Burung-burungpun berkicauan menyambut segala kemungkinan di pagi itu. Aku
mendengar kabar, bahwa temanku, Bimo akan berkunjung ke sekolah hari ini, ke
tempat dimana aku mengajar. Benar saja itu dia! Saat aku melihatnya, aku tak
percaya, aku sedang berhadapan dengan teman lamaku!.
Ia berseragam dinas
rapih, berambut pendek dan klimis, masih berkacamata seperti dulu, dan kini ia
nampak memiliki kumis, dan brewok yang tipis. Tak nampak bekas keculunan dan
bekas kutu buku di wajahnya itu. Ia melangkah dengan gagah mendekatiku,
melangkah penuh rasa optimis.
“Surya?” ia langsung
menegurku, aku menjawabnya dengan senyuman “Surya! Apa kabar? Sudah lama kita
tidak bertemu. Ada 10 tahun? Bukan main” dialah Bimo, perwakilan dari
kementrian pendidikan dan kebudayaan nasional. Dia menyalamiku dan merangkulku.
“Ehm... Ba-Baik? Kau
masih ingat padaku? Ehm... Ma-Maaf... Bapak masih ingat?” Aku gugup. Aku merasa
segan, dan canggung padanya. Status sosial kita sudah berbeda. Secara kasta ia
sudah masuk brahmana, sedang aku masih golongan sudra. Aku juga mendengar bahwa
ia menjadi orang kepercayaan sang menteri, menambah rasa seganku saja.
“Aku tak akan melupakan
sahabatku. Kau tak usah kaku seperti itu, aku masih Bimo yang dulu, yang selalu
omong besar, yang selalu protes sistem ini-sistem itu, yang selalu kena remedial
ketika ujian, yang pernah tidak naik kelas! Hahahaa!” Benar, dia tetap Bimo
temanku. Ia memberi penekanan pada kalimat ‘yang pernah tidak naik kelas!’ lalu
tertawa mencoba mengingatkanku akan kenangan kami pada masa-masa sekolah dulu.
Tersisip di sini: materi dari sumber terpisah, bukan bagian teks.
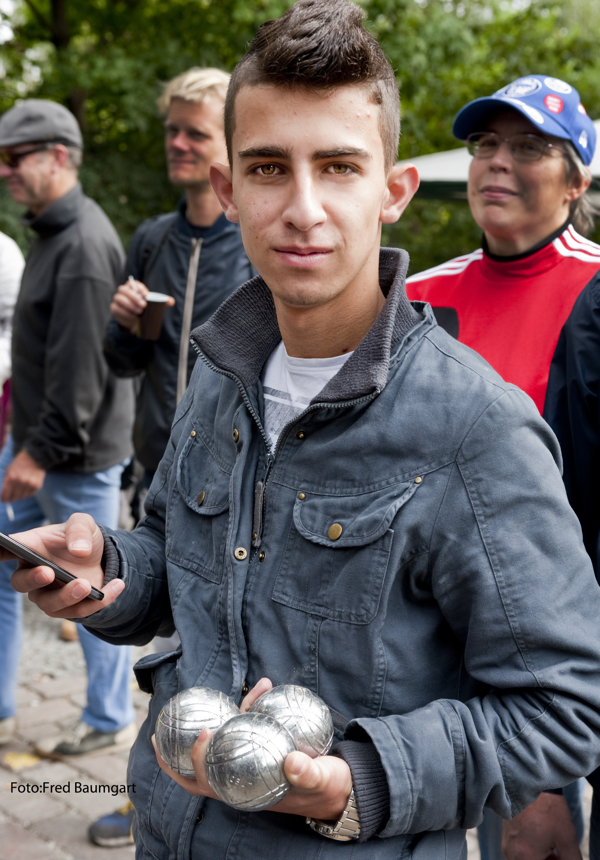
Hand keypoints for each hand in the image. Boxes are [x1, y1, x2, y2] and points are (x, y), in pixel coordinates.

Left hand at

Semua teman dimasa sekolahku dulu termasuk aku telah meraih cita-cita yang kami
ingin, semuanya, kecuali Bimo, ia
mendapat lebih dari apa yang ia cita-citakan.
“Jadi sekarang kau
mengikuti arus?” kataku mulai bersikap biasa, sekaligus penasaran pada prinsip
hidupnya.
“Kalau menurutmu, melawan
arus itu ‘berani beda untuk hal yang benar’ maka jawabannya, Iya. Aku melawan
arus”. Jawabnya santai sambil tersenyum.
Ah... Bimo temanku. Inilah kisah
tentangnya. Aku menulis ceritanya
karena aku amat mengaguminya. Dia pantas menempati
posisinya sekarang. Tak sembarang orang bisa menempati posisi seperti dia.
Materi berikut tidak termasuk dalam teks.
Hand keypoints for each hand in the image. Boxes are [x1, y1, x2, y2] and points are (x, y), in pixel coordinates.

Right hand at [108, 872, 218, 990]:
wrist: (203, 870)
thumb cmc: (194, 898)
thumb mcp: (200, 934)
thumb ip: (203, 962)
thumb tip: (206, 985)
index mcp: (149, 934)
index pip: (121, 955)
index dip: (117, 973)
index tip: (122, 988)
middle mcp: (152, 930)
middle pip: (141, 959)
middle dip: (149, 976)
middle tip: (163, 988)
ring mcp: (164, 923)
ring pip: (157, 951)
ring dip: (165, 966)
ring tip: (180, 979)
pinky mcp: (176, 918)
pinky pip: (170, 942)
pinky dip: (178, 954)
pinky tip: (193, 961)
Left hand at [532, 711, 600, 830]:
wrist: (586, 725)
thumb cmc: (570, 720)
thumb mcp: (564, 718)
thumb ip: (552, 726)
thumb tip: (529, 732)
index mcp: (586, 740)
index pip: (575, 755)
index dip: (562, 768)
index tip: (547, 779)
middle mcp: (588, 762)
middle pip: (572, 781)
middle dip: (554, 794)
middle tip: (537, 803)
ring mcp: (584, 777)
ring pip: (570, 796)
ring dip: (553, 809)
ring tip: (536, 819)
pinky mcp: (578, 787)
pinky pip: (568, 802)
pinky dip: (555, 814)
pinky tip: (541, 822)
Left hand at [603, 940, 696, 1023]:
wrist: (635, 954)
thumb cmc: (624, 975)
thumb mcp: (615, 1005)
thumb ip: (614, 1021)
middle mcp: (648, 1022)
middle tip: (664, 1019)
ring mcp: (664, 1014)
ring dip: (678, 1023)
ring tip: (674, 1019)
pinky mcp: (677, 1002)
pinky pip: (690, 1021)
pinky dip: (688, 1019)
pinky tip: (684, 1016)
Dapat aku bayangkan sangat sulit, apalagi untuk orang lurus seperti dia. Ia
pasti telah melewati banyak rintangan, luka, dan usaha jatuh bangun yang tak
terkira.
“...Semuanya yang ada di
dunia ini punya batas dan punya waktunya masing-masing, begitu juga dengan
metode menghapalkan dan tidak menghapalkan, kerjasama dan tidak. Keduanya punya
waktunya masing-masing, gunakan pada tempatnya, dan inti dari semuanya adalah jangan
berlebihan. Kau sudah tahu semua itu kan Pak Guru? Awasi terus anak didikmu
itu!” kelakar Bimo ketika ia akan pergi menuju kunjungannya yang lain.